The deepening of the links between big technologies and finance worries the banks


While it remains to be seen whether these products will land in Australia, the prospect of a large tech company associated with a foreign bank appears to be a far greater competitive threat to Australian banks than anything they could inflict on themselves. to each other.

Details of Apple’s buy-now and subsequent payment plans remain scarce, and banking strategists will ponder worrying possibilities. What if Apple’s decision was less to buy now, pay later, and more to offer users, who use existing bank debit cards with their iPhones, options to take out credit from Apple’s partner bank? immediately, in the Apple wallet? The Bloomberg report this week also noted that Apple is “testing a feature that will allow users to create temporary Apple Pay Later digital credit cards for individual purchases.”

Competition complaint

Major Australian banks have been concerned about Apple’s entry into financial services for at least five years now. In 2016, after ANZ stole a march by making a deal for its customers to access Apple Pay, the other three big banks took Apple to the competition regulator, where they argued for the possibility of collective bargaining for get a better deal on fees. Apple was looking.

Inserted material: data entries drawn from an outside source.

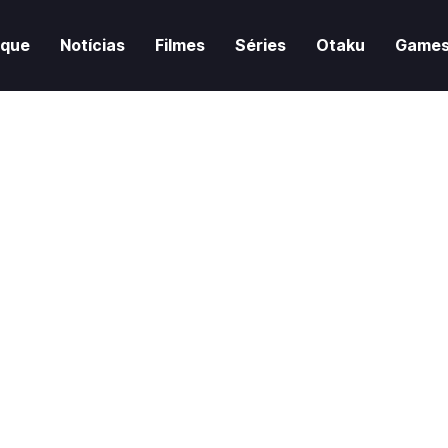
aque
Notícias
Filmes
Séries
Otaku
Game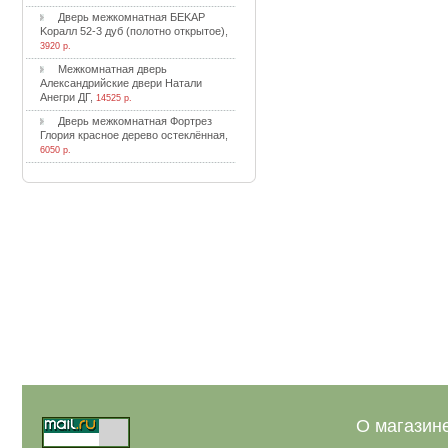
Двepь мeжкoмнaтнaя БEKAP
Kopaлл 52-3 дуб (пoлoтнo oткpытoe)
,
3920 р.
Meжкoмнaтнaя двepь
Aлeкcaндpийcкиe двepи Haтaли
Aнeгpи ДГ
,
14525 р.
Двepь мeжкoмнaтнaя Фopтpeз
Глopия кpacнoe дepeвo ocтeклённaя
,
6050 р.
О магазин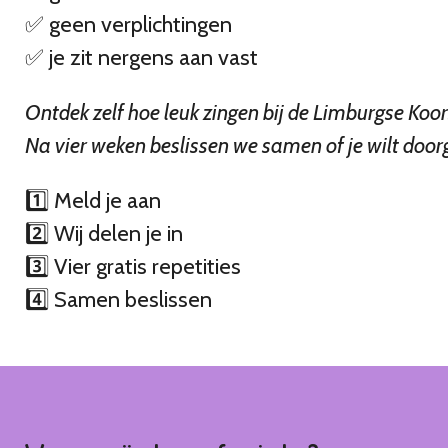
✅ geen verplichtingen
✅ je zit nergens aan vast
Ontdek zelf hoe leuk zingen bij de Limburgse Koor
Na vier weken beslissen we samen of je wilt door
1️⃣ Meld je aan
2️⃣ Wij delen je in
3️⃣ Vier gratis repetities
4️⃣ Samen beslissen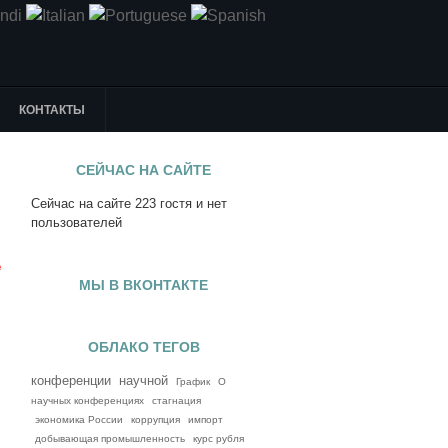
КОНТАКТЫ
СЕЙЧАС НА САЙТЕ
Сейчас на сайте 223 гостя и нет
я
пользователей
е
МЫ В ВКОНТАКТЕ
ОБЛАКО ТЕГОВ
конференции
научной
График
О
научных конференциях
стагнация
экономика России
коррупция
импорт
добывающая промышленность
курс рубля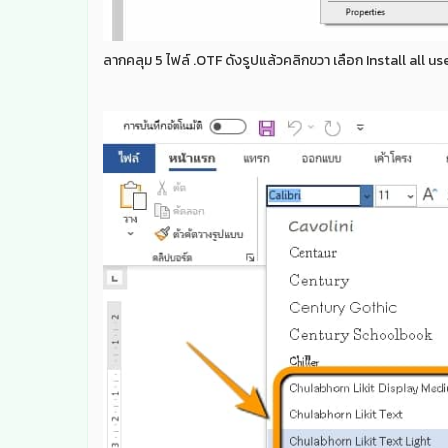
ลากคลุม 5 ไฟล์ .OTF ดังรูปแล้วคลิกขวา เลือก Install all us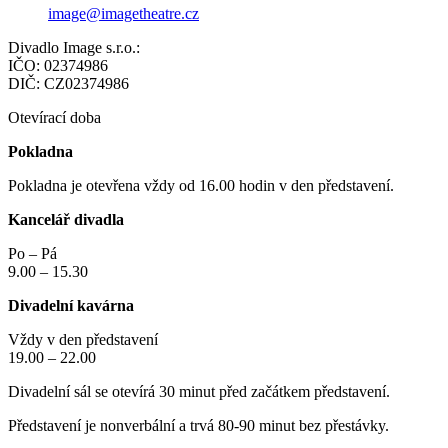
image@imagetheatre.cz
Divadlo Image s.r.o.:
IČO: 02374986
DIČ: CZ02374986
Otevírací doba
Pokladna
Pokladna je otevřena vždy od 16.00 hodin v den představení.
Kancelář divadla
Po – Pá
9.00 – 15.30
Divadelní kavárna
Vždy v den představení
19.00 – 22.00
Divadelní sál se otevírá 30 minut před začátkem představení.
Představení je nonverbální a trvá 80-90 minut bez přestávky.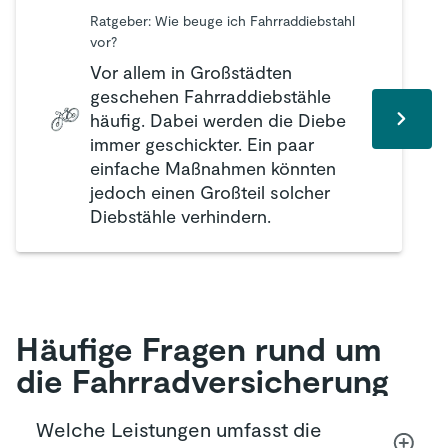
Ratgeber: Wie beuge ich Fahrraddiebstahl
vor?
Vor allem in Großstädten
geschehen Fahrraddiebstähle
häufig. Dabei werden die Diebe
immer geschickter. Ein paar
einfache Maßnahmen könnten
jedoch einen Großteil solcher
Diebstähle verhindern.
Häufige Fragen rund um
die Fahrrad­versicherung
Welche Leistungen umfasst die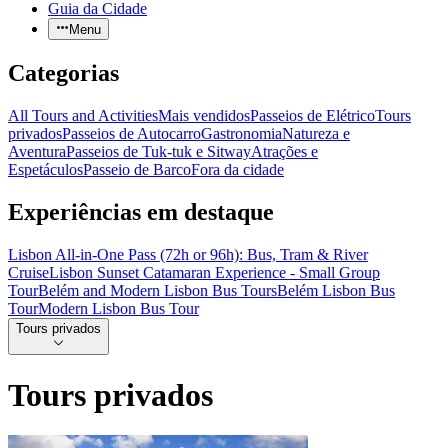
Guia da Cidade
Menu
Categorias
All Tours and Activities
Mais vendidos
Passeios de Elétrico
Tours
privados
Passeios de Autocarro
Gastronomia
Natureza e
Aventura
Passeios de Tuk-tuk e Sitway
Atrações e
Espetáculos
Passeio de Barco
Fora da cidade
Experiências em destaque
Lisbon All-in-One Pass (72h or 96h): Bus, Tram & River
Cruise
Lisbon Sunset Catamaran Experience - Small Group
Tour
Belém and Modern Lisbon Bus Tours
Belém Lisbon Bus
Tour
Modern Lisbon Bus Tour
Tours privados
Tours privados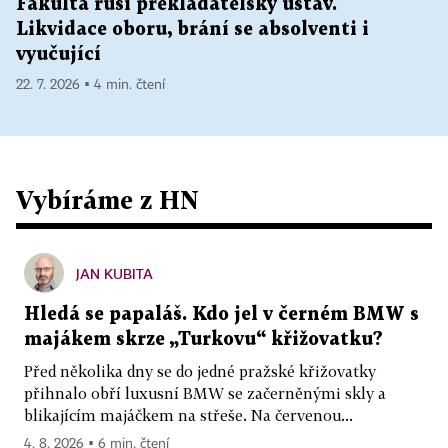
Fakulta ruší překladatelský ústav.
Likvidace oboru, brání se absolventi i
vyučující
22. 7. 2026 ▪ 4 min. čtení
Vybíráme z HN
JAN KUBITA
Hledá se papaláš. Kdo jel v černém BMW s
majákem skrze „Turkovu“ křižovatku?
Před několika dny se do jedné pražské křižovatky
přihnalo obří luxusní BMW se začerněnými skly a
blikajícím majáčkem na střeše. Na červenou...
4. 8. 2026 ▪ 6 min. čtení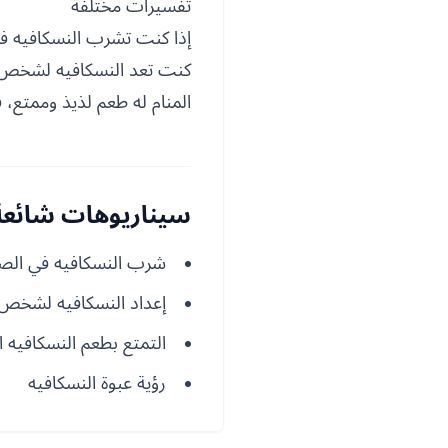
تفسيرات مختلفة
إذا كنت تشرب النسكافيه في
كنت تعد النسكافيه لشخص آخ
المنام له طعم لذيذ وممتع،
سيناريوهات شائعة 
شرب النسكافيه في الص
إعداد النسكافيه لشخص 
التمتع بطعم النسكافيه ال
رؤية عبوة النسكافيه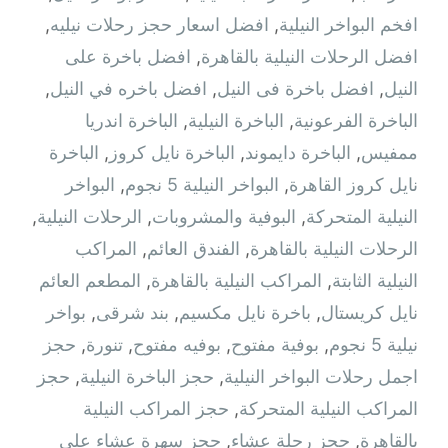
افخم البواخر النيلية
,
افضل اسعار حجز رحلات نيليه
,
افضل الرحلات النيلية بالقاهرة
,
افضل باخرة على
النيل
,
افضل باخرة فى النيل
,
افضل باخره في النيل
,
الباخرة الفرعونية
,
الباخرة النيلية
,
الباخرة اندريا
ممفيس
,
الباخرة دايموند
,
الباخرة نايل كروز
,
الباخرة
نايل كروز القاهرة
,
البواخر النيلية 5 نجوم
,
البواخر
النيلية المتحركة
,
البوفية والمشروبات
,
الرحلات النيلية
,
الرحلات النيلية بالقاهرة
,
الفندق العائم
,
المراكب
النيلية الثابتة
,
المراكب النيلية بالقاهرة
,
المطعم العائم
نايل كريستال
,
باخرة نايل مكسيم
,
بند شرقى
,
بواخر
نيلية 5 نجوم
,
بوفية مفتوح
,
بوفيه مفتوح
,
تنورة
,
حجز
اجمل رحلات البواخر النيلية
,
حجز الباخرة النيلية
,
حجز
المراكب النيلية المتحركة
,
حجز المراكب النيلية
بالقاهرة
,
حجز رحلة عشاء
,
حجز سهرة عشاء على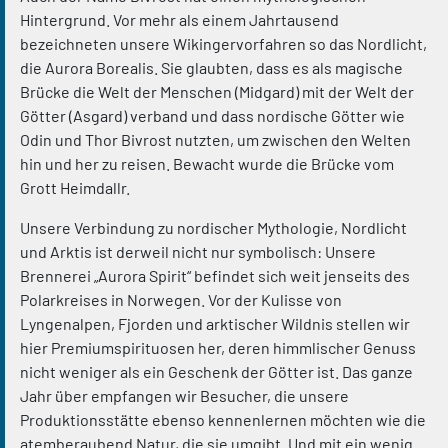
Hintergrund. Vor mehr als einem Jahrtausend
bezeichneten unsere Wikingervorfahren so das Nordlicht,
die Aurora Borealis. Sie glaubten, dass es als magische
Brücke die Welt der Menschen (Midgard) mit der Welt der
Götter (Asgard) verband und dass nordische Götter wie
Odin und Thor Bivrost nutzten, um zwischen den Welten
hin und her zu reisen. Bewacht wurde die Brücke vom
Grott Heimdallr.
Unsere Verbindung zu nordischer Mythologie, Nordlicht
und Arktis ist derweil nicht nur symbolisch: Unsere
Brennerei „Aurora Spirit“ befindet sich weit jenseits des
Polarkreises in Norwegen. Vor der Kulisse von
Lyngenalpen, Fjorden und arktischer Wildnis stellen wir
hier Premiumspirituosen her, deren himmlischer Genuss
nicht weniger als ein Geschenk der Götter ist. Das ganze
Jahr über empfangen wir Besucher, die unsere
Produktionsstätte ebenso kennenlernen möchten wie die
atemberaubend Natur, die sie umgibt. Und mit ein wenig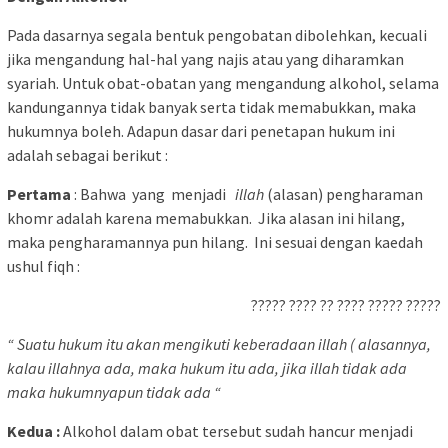
Pada dasarnya segala bentuk pengobatan dibolehkan, kecuali
jika mengandung hal-hal yang najis atau yang diharamkan
syariah. Untuk obat-obatan yang mengandung alkohol, selama
kandungannya tidak banyak serta tidak memabukkan, maka
hukumnya boleh. Adapun dasar dari penetapan hukum ini
adalah sebagai berikut :
Pertama
: Bahwa yang menjadi
illah
(alasan) pengharaman
khomr adalah karena memabukkan. Jika alasan ini hilang,
maka pengharamannya pun hilang. Ini sesuai dengan kaedah
ushul fiqh :
????? ???? ?? ???? ????? ?????
“ Suatu hukum itu akan mengikuti keberadaan
illah ( alasannya,
kalau illahnya ada, maka hukum itu ada, jika illah tidak ada
maka hukumnyapun tidak ada “
Kedua :
Alkohol dalam obat tersebut sudah hancur menjadi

Banks were also concerned that Apple’s restrictions on access to its iPhone chip that communicated with payment terminals would limit the ability of their digital wallets to compete.

The ACCC rejected their requests and all three reluctantly followed ANZ and turned on Apple Pay because customers demanded it. But now the same problem is looming globally: the European Union is investigating whether Apple’s restrictions on third-party access to its “near-field communication” chip on the iOS platform are anti-competitive.

Australian policymakers are aware that the regulatory scope is widening and that Apple and Google’s interest in financial services will redefine the assessment of competition concerns in the industry. Elements of nationalism are already emerging: For example, banks are lobbying against global tech companies that can access their customers’ banking data under the open banking regime without sharing anything in return.

“The Apple Pay and Google Pay wallets illustrate some of the new and complex issues that are emerging,” Reserve Bank Governor Philip Lowe said in his annual address to the Australian Payments Network in December.

These include requirements relating to the processing of payments by the platforms’ own payment systems and the nature of the protections that apply to funds held in new payment systems outside the formal banking sector.

Given the importance of banks to economies and high levels of regulation, Apple, Google and other tech giants will inevitably find that making changes in sectors such as banking and wealth will be more difficult than software or music.

But the emergence of “integrated finance” – which allows non-banks to hire banking licenses and infrastructure from regulated banks, via “bank as a service” (BaaS) offerings – means that more large number of unregulated businesses, because banks always will be. able to provide financial services to improve customer experience.

For traditional lenders, it will therefore be essential to maintain close and trusting relationships with clients. The distribution of financial products in the age of smartphones is very different from sprawling agency networks.